Surgeons at NYU Langone Health announced Wednesday that a critically ill 54-year-old woman became the second person to receive a kidney transplant from a genetically engineered pig earlier this month.
The patient, who had both heart and kidney failure, received the organ on April 12, just eight days after being fitted with a mechanical heart pump. A surgical team from New York University Langone performed two surgeries on him over a nine-day period.
Lisa Pisano, a kidney recipient from New Jersey, would have been at risk of death without a heart pump, a medical device used for patients in need of a heart transplant.
The kidneys were taken from genetically engineered pigs provided by biotechnology company United Therapeutics Corporation. The pigs had a gene that produced a sugar called alpha-gal “knocked out,” or blocked.
New York University Langone Health research shows that removing the gene reduces the risk of severe immune reactions in patients that can lead to immediate rejection of organs transplanted from animals (a process called xenotransplantation). is shown.
Surgeons at New York University Langone also used pig thymus, which can reprogram a patient's immune system to avoid rejecting pig organs, to reduce the chance of rejection. placed below.
The woman could have died without a heart pump and was ineligible to receive a small number of human organs due to her progressive disease, but in a statement released by the hospital, the hospital said it would be more than happy to see her. He said he wanted to buy time. Grandchildren grow up.
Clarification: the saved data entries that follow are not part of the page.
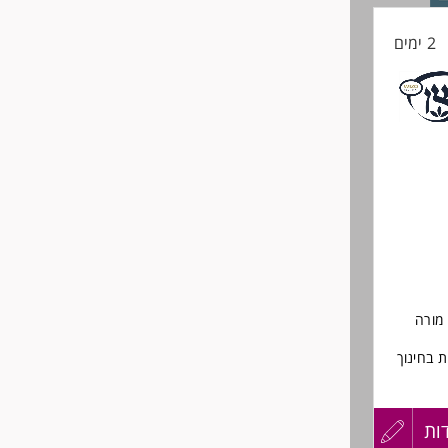
2 ימים
 מורה
ת בחינוך
י.
ות
עדכון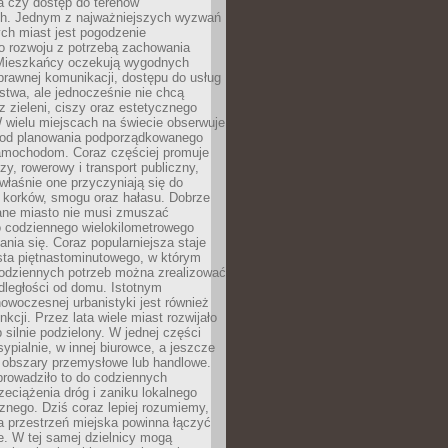
a czy dostęp do terenów
ch. Jednym z najważniejszych wyzwań
ch miast jest pogodzenie
o rozwoju z potrzebą zachowania
Mieszkańcy oczekują wygodnych
rawnej komunikacji, dostępu do usług
stwa, ale jednocześnie nie chcą
 zieleni, ciszy oraz estetycznego
 wielu miejscach na świecie obserwuje
e od planowania podporządkowanego
amochodom. Coraz częściej promuje
zy, rowerowy i transport publiczny,
właśnie one przyczyniają się do
a korków, smogu oraz hałasu. Dobrze
ane miasto nie musi zmuszać
o codziennego wielokilometrowego
nia się. Coraz popularniejsza staje
sta piętnastominutowego, w którym
odziennych potrzeb można zrealizować
dległości od domu. Istotnym
woczesnej urbanistyki jest również
nkcji. Przez lata wiele miast rozwijało
 silnie podzielony. W jednej części
ypialnie, w innej biurowce, a jeszcze
j obszary przemysłowe lub handlowe.
prowadziło to do codziennych
zeciążenia dróg i zaniku lokalnego
znego. Dziś coraz lepiej rozumiemy,
a przestrzeń miejska powinna łączyć
e. W tej samej dzielnicy mogą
“After I was ruled out for a human transplant, I realized I didn't have much time left,” Pisano said. “Doctors thought I might be approved for a gene-edited pig kidney transplant, so I discussed this with my family and husband.”
The first patient to receive a kidney transplant from a gene-edited pig was a 62-year-old man at Massachusetts General Brigham Hospital in Boston who underwent surgery just last month. The patient, Richard “Rick” Suleiman, has already been released from the hospital.
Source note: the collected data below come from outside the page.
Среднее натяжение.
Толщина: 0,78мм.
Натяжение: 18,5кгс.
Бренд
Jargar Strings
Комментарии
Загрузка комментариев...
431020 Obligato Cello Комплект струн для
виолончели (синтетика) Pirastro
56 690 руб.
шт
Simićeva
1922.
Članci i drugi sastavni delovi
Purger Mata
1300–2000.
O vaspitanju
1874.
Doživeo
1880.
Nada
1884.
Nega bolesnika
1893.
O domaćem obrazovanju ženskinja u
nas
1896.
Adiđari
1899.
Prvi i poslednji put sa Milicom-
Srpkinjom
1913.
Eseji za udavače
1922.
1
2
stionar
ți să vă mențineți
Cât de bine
Pisano's case is the first time a patient with a heart pump, also known as a left ventricular assist device, has received any sort of organ transplant, NYU Langone health officials said. In kidney failure, patients usually cannot receive a heart pump because of the high risk of death.
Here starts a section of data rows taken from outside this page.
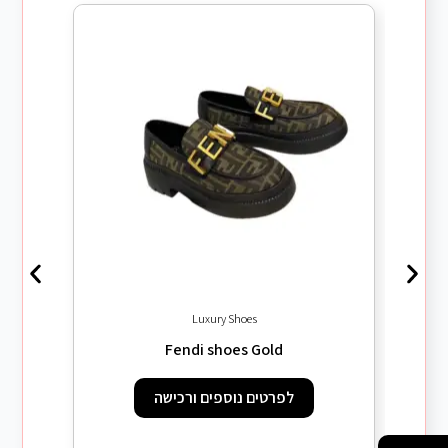
Luxury Shoes
ecial
Fendi shoes Gold
לפרטים נוספים ורכישה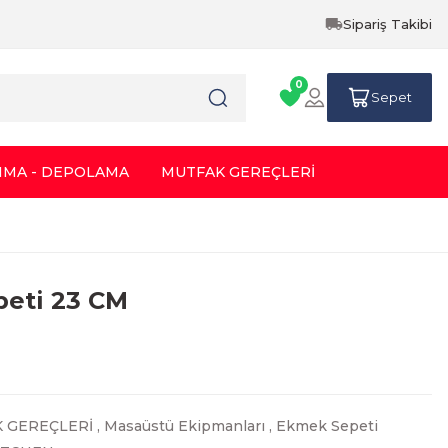
Sipariş Takibi
0
Sepet
IMA - DEPOLAMA
MUTFAK GEREÇLERİ
peti 23 CM
 GEREÇLERİ
,
Masaüstü Ekipmanları
,
Ekmek Sepeti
Dr. Nader Moazami, head of the division of heart and lung transplantation at New York University's Grossman School of Medicine, said the series of surgeries is highly unusual, if not unprecedented. He underwent heart pump surgery on April 4 under Dr. Dean E. Smith.
“This unique approach marks the first time in the world that left ventricular assist device surgery has been performed on a dialysis patient scheduled for a kidney transplant,” said Dr. Moazami.
This xenotransplant is considered experimental and was approved by the New York University Langone Institutional Review Board and approved by the Food and Drug Administration's Compassionate Use or Expanded Access Program for Patients with Severe or Life-Threatening Conditions. Approved under.
Dr. Robert Montgomery, Chair and Director of the Department of Surgery, New York University; The Rangoon Transplant Institute led the kidney transplant surgery. Dr. Montgomery performed the first genetically engineered pig kidney xenotransplant in September 2021, attaching the organ to a brain-dead patient who was being maintained on a ventilator, and demonstrating that the organ is functional and produces urine.
Since then, he has performed four similar transplants, including one last year in which he observed a brain-dead patient for 61 days.